TCRs are highly specific for an antigen which is usually presented via a human leukocyte antigen (HLA) molecule. HLA alleles are highly polymorphic, and a range of HLA types are expressed in the Australian population, corresponding to our genetic diversity. Thus, generating a single TCR based therapy for an antigen will not be sufficient. This study aims to identify TCR sequences for the top HLA alleles and use genome editing tools to introduce them into normal healthy T-cells to generate novel therapeutic TCR T-cells.

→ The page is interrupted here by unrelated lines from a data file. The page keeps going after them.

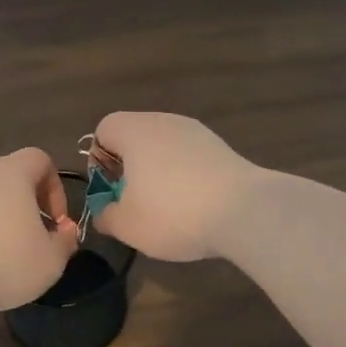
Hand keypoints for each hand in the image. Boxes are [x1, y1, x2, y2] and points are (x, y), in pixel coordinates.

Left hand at [0, 148, 77, 313]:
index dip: (55, 187)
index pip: (40, 159)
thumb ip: (65, 242)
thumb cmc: (3, 261)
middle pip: (7, 168)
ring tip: (4, 243)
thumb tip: (65, 230)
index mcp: (12, 172)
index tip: (56, 221)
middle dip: (23, 193)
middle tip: (29, 225)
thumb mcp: (50, 261)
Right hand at [88, 112, 261, 261]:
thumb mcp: (126, 225)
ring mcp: (197, 132)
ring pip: (164, 148)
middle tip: (135, 202)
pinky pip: (190, 158)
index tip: (112, 190)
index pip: (104, 130)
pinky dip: (186, 177)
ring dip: (159, 173)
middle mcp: (164, 121)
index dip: (100, 160)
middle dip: (130, 168)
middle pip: (135, 137)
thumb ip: (106, 215)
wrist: (245, 211)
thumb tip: (104, 211)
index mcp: (134, 130)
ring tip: (167, 208)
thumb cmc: (173, 212)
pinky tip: (195, 206)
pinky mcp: (222, 148)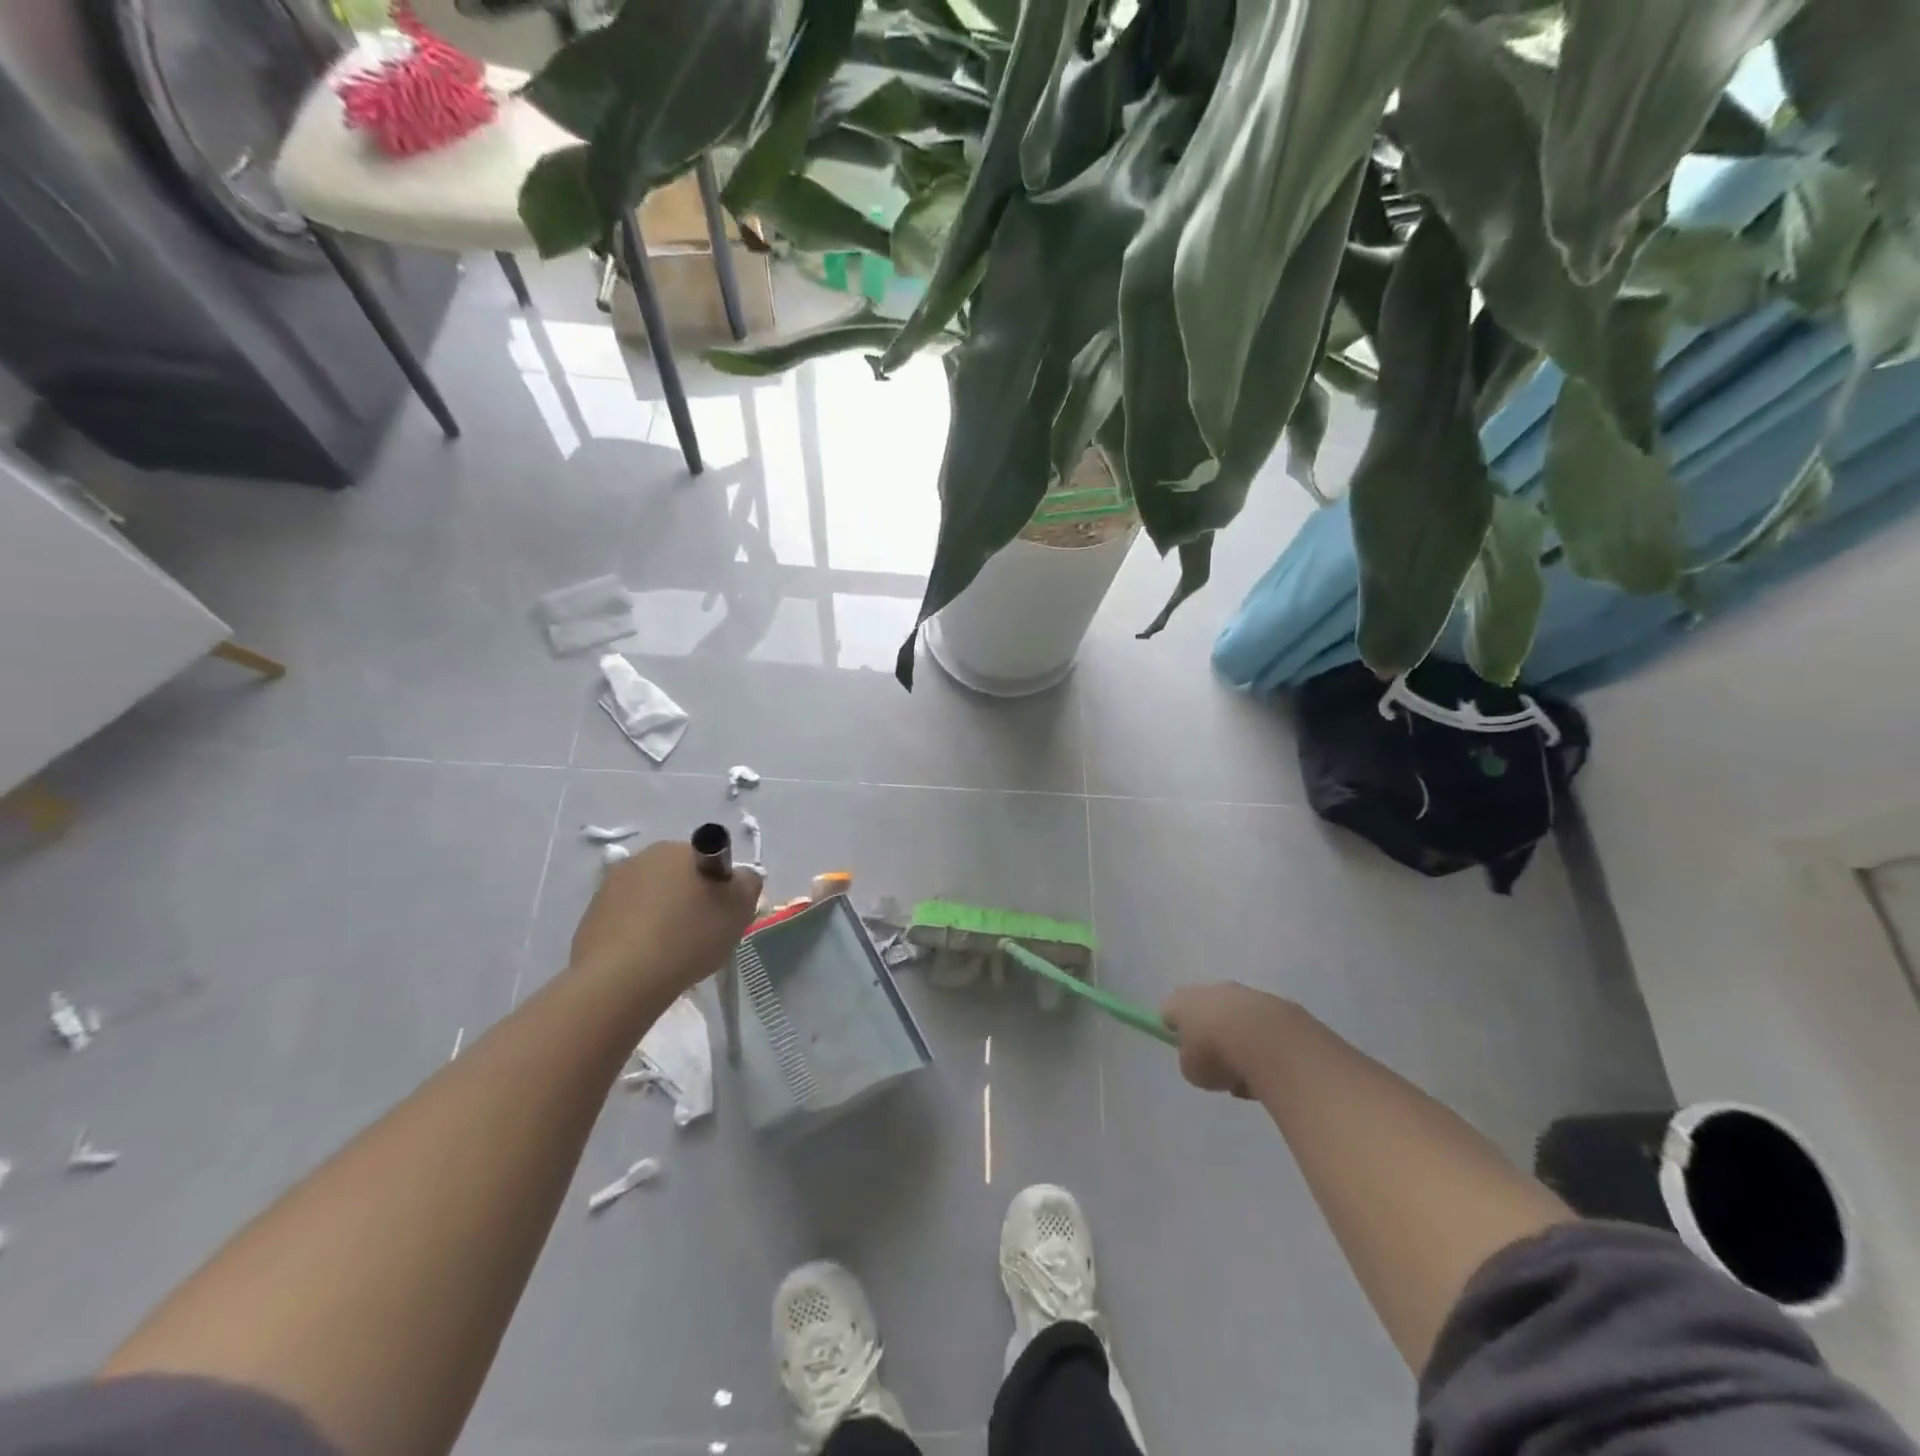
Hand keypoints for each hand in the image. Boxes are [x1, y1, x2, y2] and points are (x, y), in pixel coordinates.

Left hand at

Two important tumour antigens overexpressed in several malignancies including acute myeloid leukaemia, sarcoma, melanoma, glioma and ovarian cancers are Wilms tumour antigen1 (WT1) and Preferentially Expressed Antigen in MElanoma (PRAME), which are ideal candidates for TCR therapies.
Methods:
Peripheral blood mononuclear cells or cytotoxic T-cell (CTL) cultures were stimulated with antigenic WT1/PRAME peptides. Single reactive cells were captured using interferon-γ capture assays or tetramer staining, TCRαß sequences identified using 10X chromium single cell sequencing and modified with novel features to ensure precise pairing. TCRs were expressed in healthy donor T-cells using the piggyBac transposon system to generate transgenic TCR (tgTCR) T-cells. Functional responses were determined using intracellular cytokine flow and cytotoxicity assays, upon co-culture with HLA+ cells loaded with antigenic peptides. In silico analyses using x-scan mutagenesis are currently being undertaken to determine peptide binding affinity with mutations in the αßCDR3 regions, to facilitate future TCR affinity maturation optimisations. tgTCR specificity will be confirmed in vitro against primary tumours, cell lines, 3D spheroid models and in vivo in murine models.
Results and conclusion:
We have identified 4 functional HLA-A2 restricted TCRs against the WT-1 antigen. PRAME specific CTLs for HLA-A2/A1 have also been generated and potential epitopes identified using in silico analysis. We have developed an efficient and fast method to identify TCR sequences and generate tgTCR T-cells. We expect to develop a suite of tgTCR T-cells and establish off-the-shelf therapies to benefit a wide cross section of patients with different cancer types.